И принялась она «звонить». Благодаря своим постоянным щедрым приношениям в пользу разных церквей, она пользовалась особенной протекцией духовенства. Таким образом, ей, не в пример других, удалось попасть в Успенский собор на священное коронование Димитрия, и она теперь просто слов не находила для описания всего благолепия этого торжественного обряда. Весь путь ведь от дворца до собора был устлан бархатным, малинового цвета ковром, затканным золотом; сам царь был в порфире, усеянной самоцветными каменьями, от которых в глазах так вот и рябило. А сколько умиленных слез она пролила, когда молодой царь, подойдя к алтарю, вопреки обычаю, но от полноты, знать, наболевшего сердца, сказал речь да поведал всенародно обо всем, что претерпел он, горемычный, и о своем чудесном спасении. Слушаешь — не наслушаешься, а слеза так и бьет, так и бьет!
Больно было ей, правда, вначале, что обряд совершал не старый патриарх Иов, которого вся Москва так чтила (за преданность Годуновым его, вишь, сместили), а вновь возведенный в патриарший сан архиепископ рязанский Игнатий; но и этот, что ни говори, молитвил уставно, а когда он, помазав царя священным миром, вручил ему еще венец царский, скипетр, державу и возвел его на прародительский престол, когда затем сам он, патриарх, а за ним все священство и высшее боярство с земными поклонами стали прикладываться к руке венценосного царя, — ну, тут уже с радости и восторга просто взвыла и света не взвидела!
— Значит, государь принял свой царский венец по строгому православному чину? — сказал Курбский, вздохнув с облегчением. — Патеров польских, разумеется, не было при том?
— Ох, уж эти мне патеры! В храм наш православный их, нехристей, знамо, не пустили. А все же, беда с ними, горе одно! Власть забрали непомерную: отвели им хоромы князя Глинского; завели они там свое собственное еретичное богослужение, да давай оттуда подводить подкопы под наше духовенство.
— Какие подкопы?
— А такие, что по их же проискам у наших православных попов отобрали дома под немецкую воинскую команду. Мало того: отрядили своих оценщиков в наши православные монастыри… Безбожники! Чтобы им и на этом и на том свете.
— Молчи, невестушка, помалкивай, пустых речей не умножай! — прервал расходившуюся женщину более осторожный деверь. — Отзвонила свое — ну, и с Богом.
— Да ведь оберут они и наших иноков Божьих…
— Сколько требуется, не бойсь, оставят. Царскую рать, матушка, тоже кормить чем-нибудь да надо, и служат в ней такие же, чай, как и мы с тобой, русские православной веры. Коли сделано то по царской воле, так нам с тобой и толковать нечего.

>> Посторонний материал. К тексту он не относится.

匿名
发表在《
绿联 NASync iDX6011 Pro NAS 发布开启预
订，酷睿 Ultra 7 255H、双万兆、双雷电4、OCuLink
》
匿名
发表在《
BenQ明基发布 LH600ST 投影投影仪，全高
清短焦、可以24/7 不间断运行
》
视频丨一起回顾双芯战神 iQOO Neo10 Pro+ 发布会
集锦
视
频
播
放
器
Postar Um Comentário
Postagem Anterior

— А что объегорили эти ироды самого тебя да Ивана Маркыча, наобещав с три короба, тоже, по твоему, так и быть следует?
— Не вспоминай, сделай милость! Не вороти души моей!
— То-то вот! Своя рубашка ближе к телу.
— В чем дело, Степан Маркыч? — спросил Курбский.

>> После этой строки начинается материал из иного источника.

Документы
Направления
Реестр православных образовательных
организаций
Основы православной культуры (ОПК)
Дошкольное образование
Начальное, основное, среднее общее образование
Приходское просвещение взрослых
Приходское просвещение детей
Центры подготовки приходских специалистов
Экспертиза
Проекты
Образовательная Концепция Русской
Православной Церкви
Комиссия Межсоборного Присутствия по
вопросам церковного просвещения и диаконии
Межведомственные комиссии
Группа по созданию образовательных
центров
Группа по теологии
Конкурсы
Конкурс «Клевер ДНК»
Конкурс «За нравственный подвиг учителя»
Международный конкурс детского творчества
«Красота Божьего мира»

— И говорить-то зазорно, — отвечал тот, почесывая за ухом. — Здорово поддел он меня, этот патер Сераковский; забодай его бык! Снаружи блажен муж, а внутри вскуе шаташася.

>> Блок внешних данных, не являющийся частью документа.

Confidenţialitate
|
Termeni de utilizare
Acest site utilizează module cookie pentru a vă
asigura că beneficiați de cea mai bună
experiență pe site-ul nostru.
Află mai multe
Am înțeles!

— Но не он ли, дяденька, вел тогда переговоры с тобой о моем приданом? — вставила Маруся. — Это было с его стороны очень даже любезно…
— Очень даже любезно! — передразнил дядя. — Подъезжает ко мне змей-искуситель с речами затейными: «Такой ты, мол, сякой, немазаный, сухой; выдели племянницу, а уж я, мол, в уважение доброй приязни выпрошу для тебя с братом у молодого царя свободу торговать по всей Руси безданно, беспошлинно». Ну, в простоте моей поверил я этой польской лисе; все наличные, что были на руках, отсчитал тебе, Машенька…
— За что я тебе уж так благодарна, милый дяденька! Деньги эти для начала нам здесь очень и очень пригодились.